The Government is studying imposing conditions on the acquisition by Saudi Telecom (STC) of a 9.9% stake in Telefónica similar to those imposed in previous operations, such as limits on the sale of assets and the payment of dividendsas reported by Bloomberg, citing a source familiar with the project.
The provisions could include some of those applied in 2021 to the purchase of 23% of Naturgy by the Australian fund IFM Global Infrastructure.
These conditions, for a period of five years, included support for certain corporate policies, such as investment in projects considered important for the nation, the maintenance of the headquarters in Spain and the majority of the staff in the country. The Government also imposed a “prudent” dividend policy“, compatible with Naturgy’s investment policy linked to the energy transition, as well as a strategy of indebtedness aimed at maintaining the investment grade credit rating and not exceeding the ratios set by the CNMC. IFM also had to refrain from delisting the company’s shares from the stock market. nor support any sale or divestiture that implies the loss of control over the subsidiaries.
Waiting for a formal request
This same Monday, at the press conference after the meeting of the Council of Ministers, the acting first vice president Nadia Calviño, reiterated that the Government is following “very closely” the entry of STC into the shareholding of Telefónica, although she indicated that The Saudi group had not yet sent any official notification to the Executive to request its authorization.
“The truth is that there has not been no official notification and therefore no specific procedure has been initiated regarding this operation. We are, as it could not be otherwise, closely following all the developments that may occur in this context, but there is no change and no news in this area,” said Calviño.
“The limit for foreign investment is the protection of our national interests,” said the acting President of the Government, Pedro Sánchez, on September 15 at a business event at the CEOE headquarters. “We will guarantee that any foreign investment does not transcend the limits that entail undue influence on strategic companies or entail access to critical technologies,” he added, after reiterating that the Executive was “determinedly analyzing the operation.”
The legal framework
On September 5, STC announced, after the market closed, that it had acquired 9.9% of Telefónica’s share capital. Specifically, 4.9% through shares and the remaining 5% through financial instruments.

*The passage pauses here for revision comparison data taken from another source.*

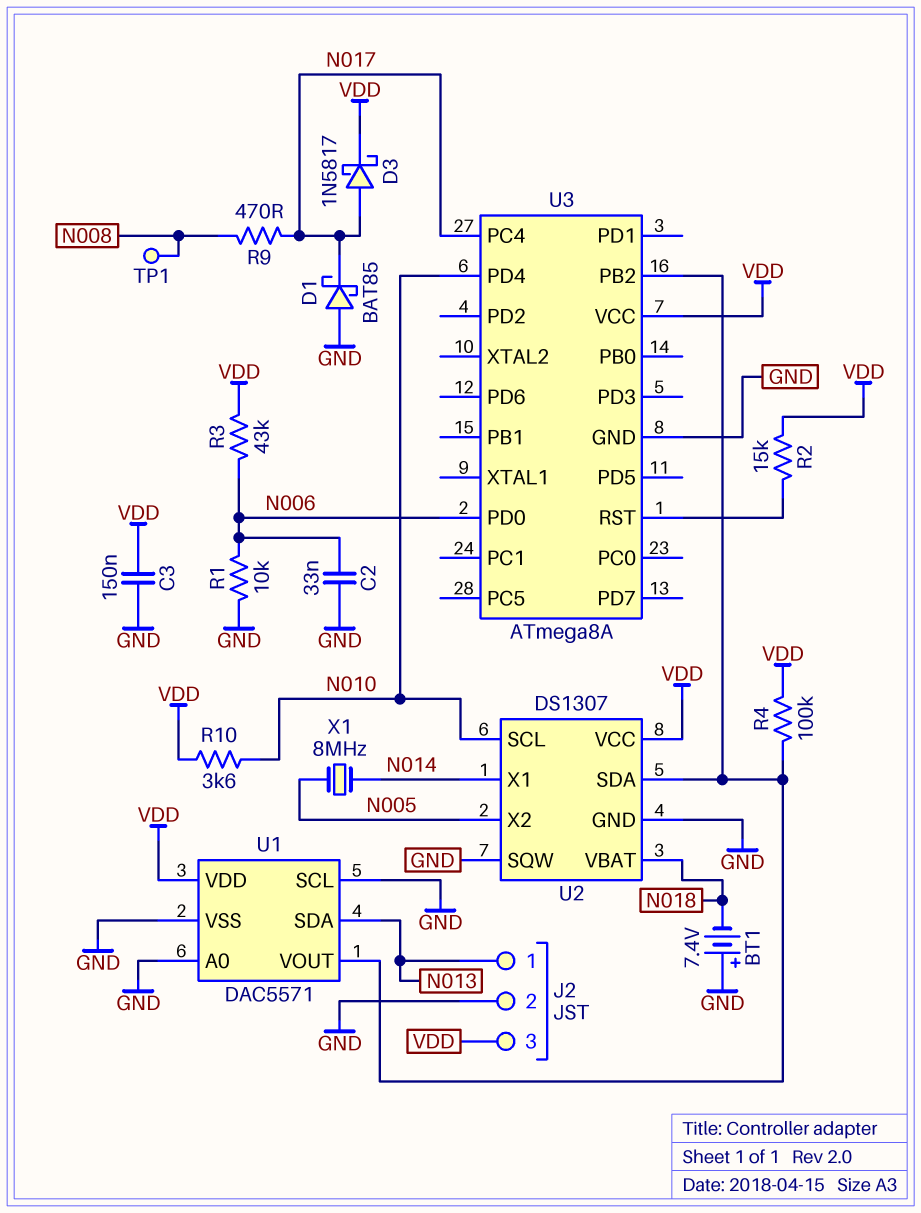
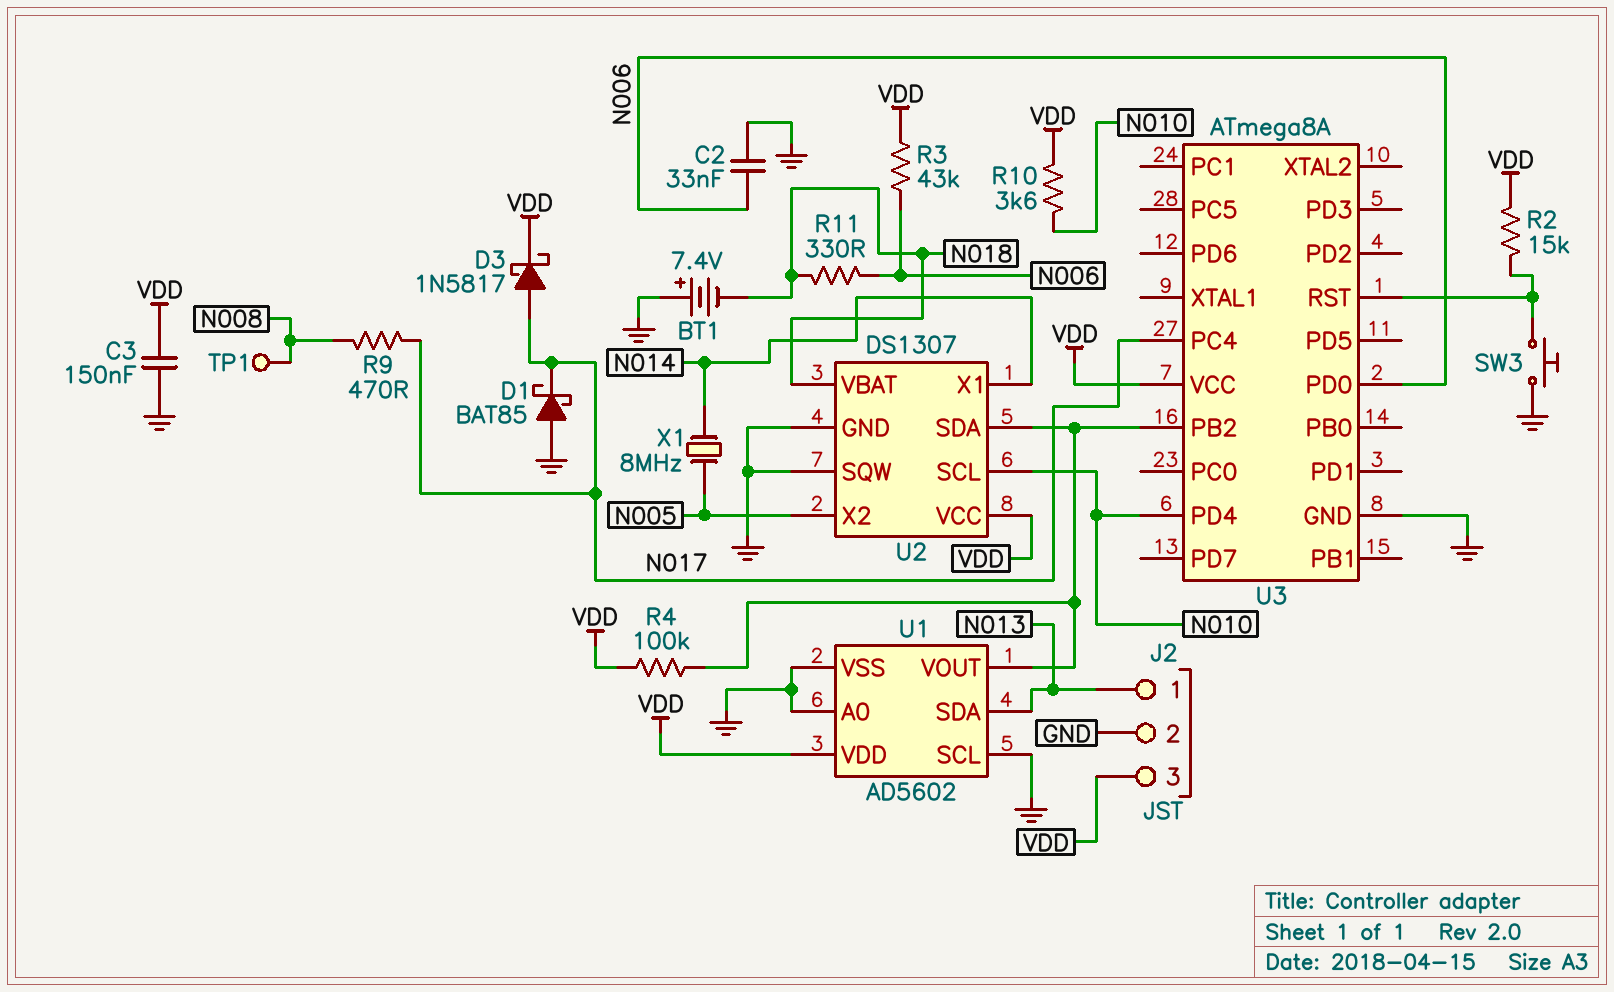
R1: 10k (GND, N006) -> none
R11: none -> 330 (N006, N018)
SW3: none -> button (GND, U3/RST)
U1: DAC5571 -> AD5602

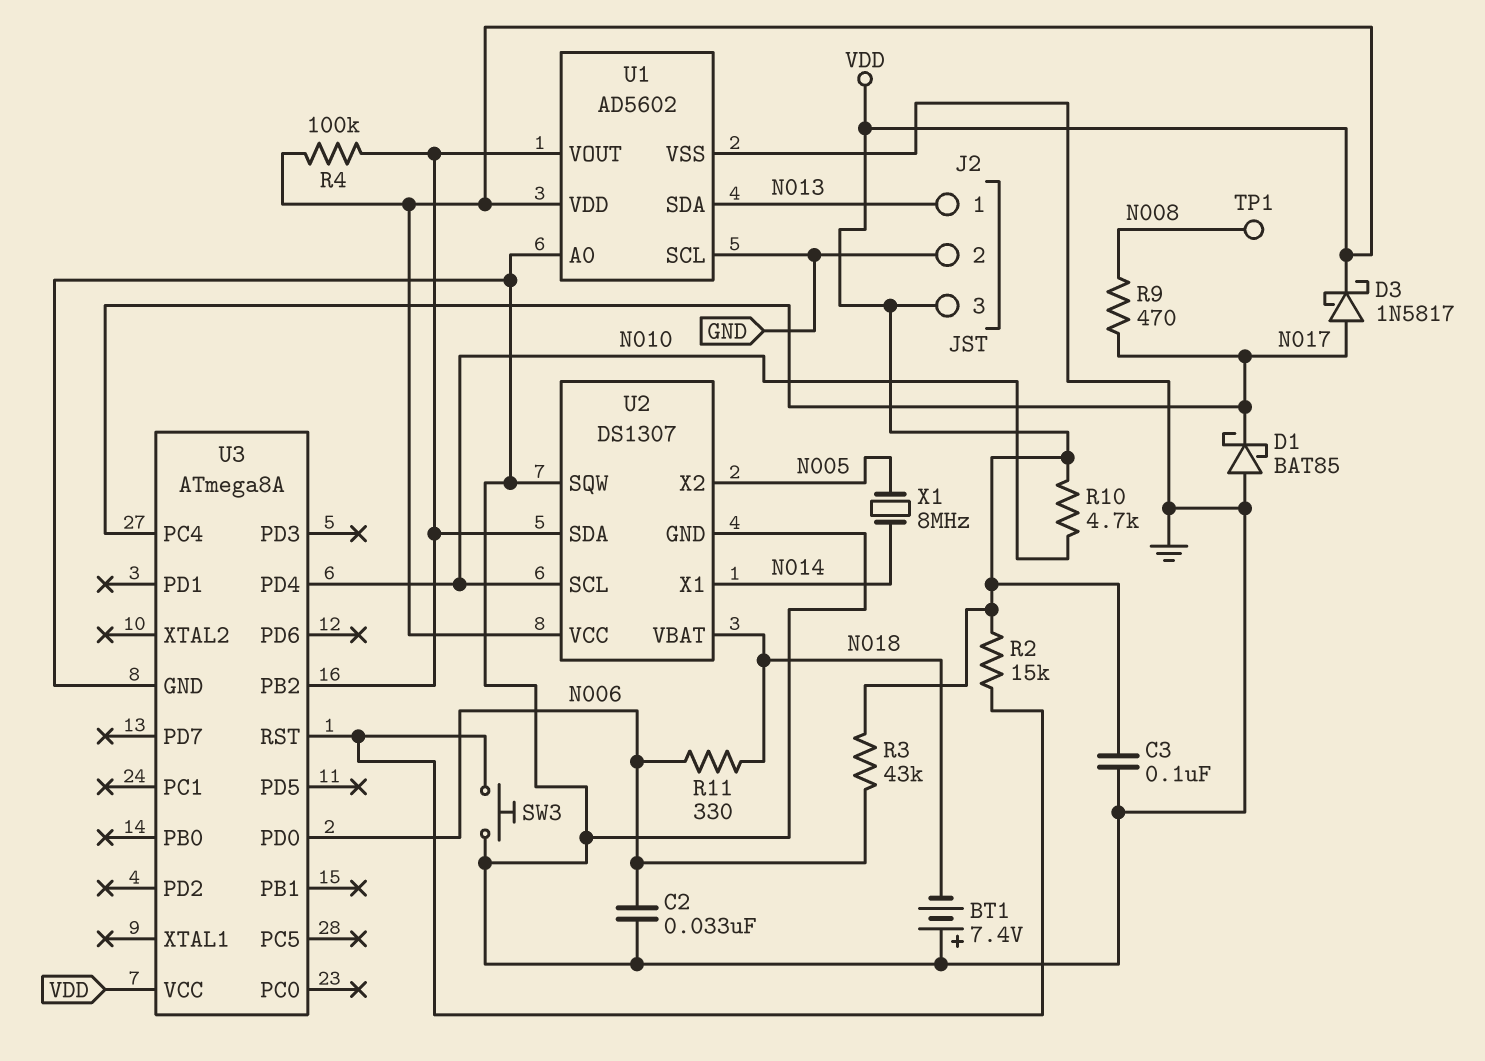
C3: 150nF (GND, VDD) -> 100nF (GND, VDD)
R10: 3.6k (N010, VDD) -> 4.7k (N010, VDD)

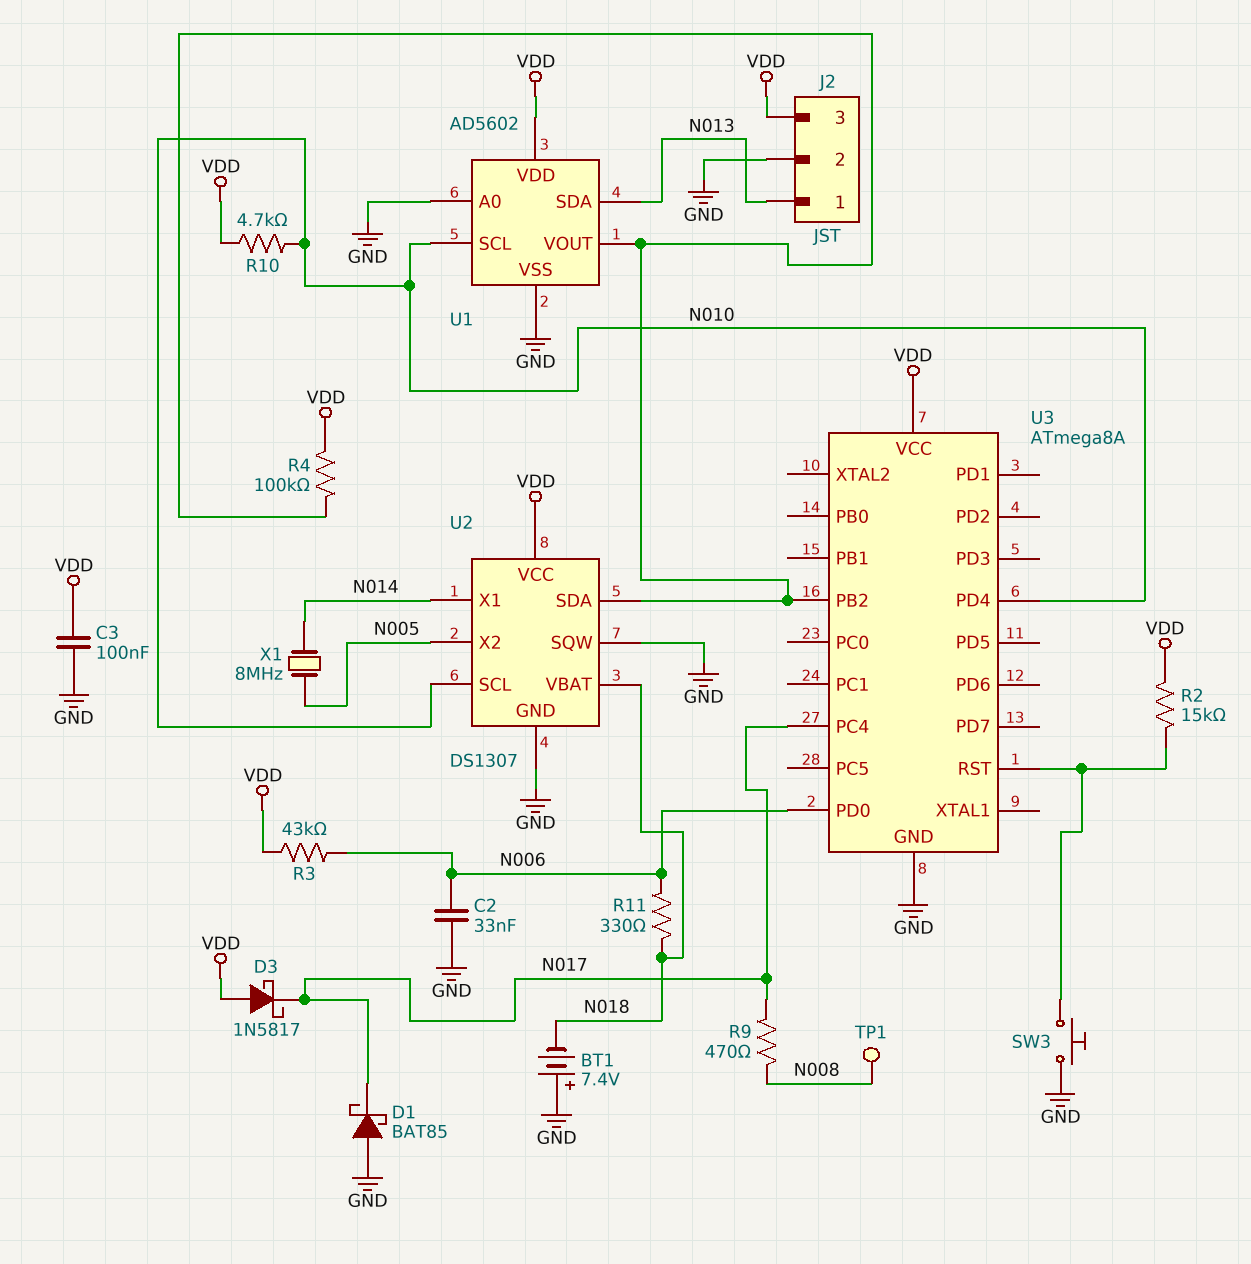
D3: schottky 1N5817 (A N017, K VDD) -> schottky 1N5817 (A VDD, K N017)
U1 pin SCL: GND -> N010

According to the regulations in force in Spain regarding foreign investments in strategic listed companies, The Executive must give permission to non-EU investors who intend to acquire more than 10% of a company of this type. However, this threshold is lowered to 5% in the case of companies with interests in the field of national defense, such as Telefónica.
When it announced the operation, STC explained that its intention was to exercise the political rights in the company corresponding to its 9.9% stake in the capital.
Thus, STC must address the Government and explain its intentions within the company (such as whether it wants a seat on the board of directors, for example) to receive the approval or not of the Executive, a notification that, as Calviño explained, has not yet been received. arrived.
Even without reaching 5% of the capital of a company linked to national defense, a foreign investor must make it clear that his participation does not allow him to be part, either directly or indirectly, of its board of directors. Otherwise, the operation would also require permission from the Government, even if it does not exceed 5% of the capital, as established by the royal decree on foreign investments approved on July 4, 2023, which came into force on September 1.
Telefónica board meeting
Related news
The board of directors of Telefónica will meet this Wednesday, September 27, to address, foreseeably, the entry of the Saudi group STC as the main shareholder of the Spanish operator.
The meeting of the board of directors is of an ordinary nature – it was scheduled before the emergence of STC – and, although the items on the agenda have not been revealed, it is expected that the movement of STC in Telefónica will focus the meeting, given that the operation caught the company by surprise and its highest governing body was not aware of it, which, according to various sources, caused the discomfort of some directors.